Andy Burnham told the Guardian:

In Liverpool, something important and significant has happened that has implications for cultural policy in Britain, but more broadly for regeneration, education, skills and the new economy. But more valuable has been its success in regenerating belief, hope and human spirit. It has changed outside perceptions of Liverpool and Liverpool’s perceptions of itself.

In the speech he gave at Liverpool University, Andy Burnham identified five lessons from Liverpool’s year as capital of culture:

Lesson number 1 – A vibrant cultural base has economic benefits – particularly for the visitor economy. Regeneration led by culture and cultural projects can be the most successful and durable – unlocking investment and stimulating a new creative economy. This is why it is important to sustain investment in culture and the arts.

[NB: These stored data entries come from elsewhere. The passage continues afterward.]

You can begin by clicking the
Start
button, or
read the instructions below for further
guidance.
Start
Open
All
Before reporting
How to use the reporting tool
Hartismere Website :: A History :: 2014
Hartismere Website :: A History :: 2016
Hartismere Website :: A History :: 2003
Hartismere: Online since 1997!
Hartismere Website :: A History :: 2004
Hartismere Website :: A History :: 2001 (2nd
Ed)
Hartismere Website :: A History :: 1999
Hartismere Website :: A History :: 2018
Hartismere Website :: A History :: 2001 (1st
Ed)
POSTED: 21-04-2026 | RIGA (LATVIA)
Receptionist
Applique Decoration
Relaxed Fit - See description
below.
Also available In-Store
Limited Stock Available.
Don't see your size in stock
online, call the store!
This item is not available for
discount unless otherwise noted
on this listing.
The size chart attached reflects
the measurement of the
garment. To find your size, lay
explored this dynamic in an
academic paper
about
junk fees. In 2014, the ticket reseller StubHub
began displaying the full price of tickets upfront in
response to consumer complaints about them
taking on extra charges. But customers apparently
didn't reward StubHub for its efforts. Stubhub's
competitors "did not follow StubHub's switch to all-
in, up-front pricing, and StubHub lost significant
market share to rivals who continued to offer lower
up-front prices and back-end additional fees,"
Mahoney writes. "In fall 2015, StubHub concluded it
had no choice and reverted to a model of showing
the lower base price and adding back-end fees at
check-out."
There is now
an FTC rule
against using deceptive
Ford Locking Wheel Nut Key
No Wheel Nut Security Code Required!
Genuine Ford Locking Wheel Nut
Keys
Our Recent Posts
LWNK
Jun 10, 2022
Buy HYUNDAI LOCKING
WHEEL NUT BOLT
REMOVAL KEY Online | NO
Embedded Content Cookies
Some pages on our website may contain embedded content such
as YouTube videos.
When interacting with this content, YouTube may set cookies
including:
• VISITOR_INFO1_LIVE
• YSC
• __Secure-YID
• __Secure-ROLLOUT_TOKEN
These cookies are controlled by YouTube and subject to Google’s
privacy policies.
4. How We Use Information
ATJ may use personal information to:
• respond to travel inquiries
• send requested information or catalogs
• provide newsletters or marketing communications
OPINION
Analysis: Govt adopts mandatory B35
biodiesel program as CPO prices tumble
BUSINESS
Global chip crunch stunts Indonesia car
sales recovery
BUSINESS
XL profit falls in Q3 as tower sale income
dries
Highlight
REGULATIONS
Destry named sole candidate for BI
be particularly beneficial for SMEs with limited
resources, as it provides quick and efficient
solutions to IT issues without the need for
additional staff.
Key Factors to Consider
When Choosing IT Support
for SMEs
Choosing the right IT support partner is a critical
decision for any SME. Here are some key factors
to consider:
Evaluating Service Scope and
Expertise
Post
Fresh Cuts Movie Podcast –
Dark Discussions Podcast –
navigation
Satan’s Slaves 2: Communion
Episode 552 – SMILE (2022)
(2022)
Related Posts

Lesson Number 2 – Placing culture centre stage also has wider indirect benefits – more elusive, but adding quality and value that cannot easily be replicated by other investment. And, crucially, turning perceptions on their head.

Lesson Number 3 – The ability of culture to contribute to the delivery of world-class public services – most particularly education and health – is under-developed in Britain.

Lesson Number 4 – Centres of power in culture and creativity can shift just as quickly as in finance. And creative skills will be more important – not less – in the economy of the future. It is vital to understand the links between a vibrant cultural base, culture and creativity in schools, and the digital economy.

Lesson Number 5 – Investment in a strong cultural base should be maintained – more so, not less, in tough economic times. But more can and should be done to unlock the full value around Britain of the investment the country already makes in it cultural organisations.